Roasted Butternut Squash and Farro Salad with Apples and Blue Cheese
Created by Megan Knottingham. Yes, she googled it afterward and was not the first to dream up some of these things in combination…nonetheless, this is her version.
- 1 large butternut squash, peeled and cubed
- 1/2 of a large red onion, or 1 whole small red onion, cut into large wedges (these will melt down dramatically, so you want to cut them big)
- 1 cup of farro
- baby spinach
- one large apple, cubed
- toasted pepitas or sunflower seeds
- blue cheese, crumbled
- balsamic vinegar
- olive oil
- kosher salt
Preheat the oven to 425°. Toss butternut squash cubes and red onion wedges with 1 to 2 tablespoons of olive oil, two big pinches of kosher salt, and some pepper on a large rimmed baking tray. Roast until the squash gets some crispy brown edges and the onions are melted and caramelized, about 60 -75 minutes. Stirring about every 20 minutes to ensure even browning.
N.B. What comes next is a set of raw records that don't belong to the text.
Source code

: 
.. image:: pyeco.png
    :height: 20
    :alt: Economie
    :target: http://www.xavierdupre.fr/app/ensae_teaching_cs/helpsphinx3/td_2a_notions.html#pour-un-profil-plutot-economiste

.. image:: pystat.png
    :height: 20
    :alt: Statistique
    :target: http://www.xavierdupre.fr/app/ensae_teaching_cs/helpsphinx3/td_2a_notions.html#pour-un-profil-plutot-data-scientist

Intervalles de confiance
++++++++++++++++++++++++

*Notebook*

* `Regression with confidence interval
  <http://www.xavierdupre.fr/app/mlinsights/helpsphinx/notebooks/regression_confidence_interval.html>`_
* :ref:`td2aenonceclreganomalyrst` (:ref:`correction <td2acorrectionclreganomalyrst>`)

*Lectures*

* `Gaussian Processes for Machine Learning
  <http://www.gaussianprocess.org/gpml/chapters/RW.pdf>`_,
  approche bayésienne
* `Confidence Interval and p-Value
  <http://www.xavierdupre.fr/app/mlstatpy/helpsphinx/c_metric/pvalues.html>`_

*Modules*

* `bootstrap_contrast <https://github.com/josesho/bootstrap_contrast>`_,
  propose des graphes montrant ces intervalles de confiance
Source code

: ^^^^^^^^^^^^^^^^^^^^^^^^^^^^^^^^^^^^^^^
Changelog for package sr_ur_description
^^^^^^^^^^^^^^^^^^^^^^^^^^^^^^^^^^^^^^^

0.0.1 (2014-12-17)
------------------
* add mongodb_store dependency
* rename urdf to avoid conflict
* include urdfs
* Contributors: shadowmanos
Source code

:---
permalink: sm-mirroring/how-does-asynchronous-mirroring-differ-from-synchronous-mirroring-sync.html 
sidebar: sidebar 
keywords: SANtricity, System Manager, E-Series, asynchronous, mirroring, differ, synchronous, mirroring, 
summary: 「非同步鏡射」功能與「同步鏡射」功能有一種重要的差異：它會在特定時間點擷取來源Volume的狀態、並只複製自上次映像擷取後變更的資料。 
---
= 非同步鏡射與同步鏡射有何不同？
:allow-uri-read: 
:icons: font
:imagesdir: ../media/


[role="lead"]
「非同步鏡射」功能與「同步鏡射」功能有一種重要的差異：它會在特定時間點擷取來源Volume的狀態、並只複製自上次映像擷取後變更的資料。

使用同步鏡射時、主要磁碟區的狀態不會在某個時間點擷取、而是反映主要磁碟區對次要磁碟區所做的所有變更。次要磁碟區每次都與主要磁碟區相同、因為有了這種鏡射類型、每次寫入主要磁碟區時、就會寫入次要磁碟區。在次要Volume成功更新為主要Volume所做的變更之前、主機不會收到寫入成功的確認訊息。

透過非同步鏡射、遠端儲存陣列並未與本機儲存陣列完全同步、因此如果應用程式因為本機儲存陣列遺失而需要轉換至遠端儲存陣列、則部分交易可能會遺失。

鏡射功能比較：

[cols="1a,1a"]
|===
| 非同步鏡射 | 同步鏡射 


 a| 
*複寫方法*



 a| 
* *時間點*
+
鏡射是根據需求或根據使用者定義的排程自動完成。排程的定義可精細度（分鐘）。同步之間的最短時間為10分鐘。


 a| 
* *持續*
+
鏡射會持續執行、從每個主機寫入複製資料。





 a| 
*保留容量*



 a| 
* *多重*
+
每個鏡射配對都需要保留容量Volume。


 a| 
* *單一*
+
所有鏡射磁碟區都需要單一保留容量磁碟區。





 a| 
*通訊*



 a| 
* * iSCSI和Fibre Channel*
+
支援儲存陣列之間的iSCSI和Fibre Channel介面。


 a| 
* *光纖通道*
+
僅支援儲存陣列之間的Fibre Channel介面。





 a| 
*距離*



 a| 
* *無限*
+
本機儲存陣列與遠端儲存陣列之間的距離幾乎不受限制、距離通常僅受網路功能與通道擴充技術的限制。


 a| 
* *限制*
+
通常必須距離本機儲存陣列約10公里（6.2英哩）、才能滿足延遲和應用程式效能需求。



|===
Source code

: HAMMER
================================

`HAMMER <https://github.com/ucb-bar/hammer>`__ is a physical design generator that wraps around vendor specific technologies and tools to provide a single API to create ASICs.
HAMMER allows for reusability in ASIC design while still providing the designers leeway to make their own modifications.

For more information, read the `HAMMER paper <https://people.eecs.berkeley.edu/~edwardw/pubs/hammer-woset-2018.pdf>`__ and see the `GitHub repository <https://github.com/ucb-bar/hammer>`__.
Let cool slightly or until room temperature. You can also roast your veggies ahead of time — the first time I made this, I roasted the squash the day before, and heated it up slightly in the microwave before combining it with the other ingredients.
Meanwhile, prepare the farro. Rinse the dry farro. Add it to a medium pot with 3 cups of water. Bring to a boil. Cover and reduce the heat to a simmer. Cook for about 15 minutes, until al dente. Drain, then put into your serving bowl.
Whisk approximately 1 teaspoon honey, 1 teaspoon mustard, 1/3 cup balsamic vinegar, and a pinch of salt together. Whisk in olive oil until it tastes to your liking (I filled my container up to the 2/3 cup mark).
Toss the roasted vegetables with the farro and apples. Add big handfuls of spinach and the vinaigrette. Top with pepitas and blue cheese if you feel like it. Pour a glass of something delicious. Dig in!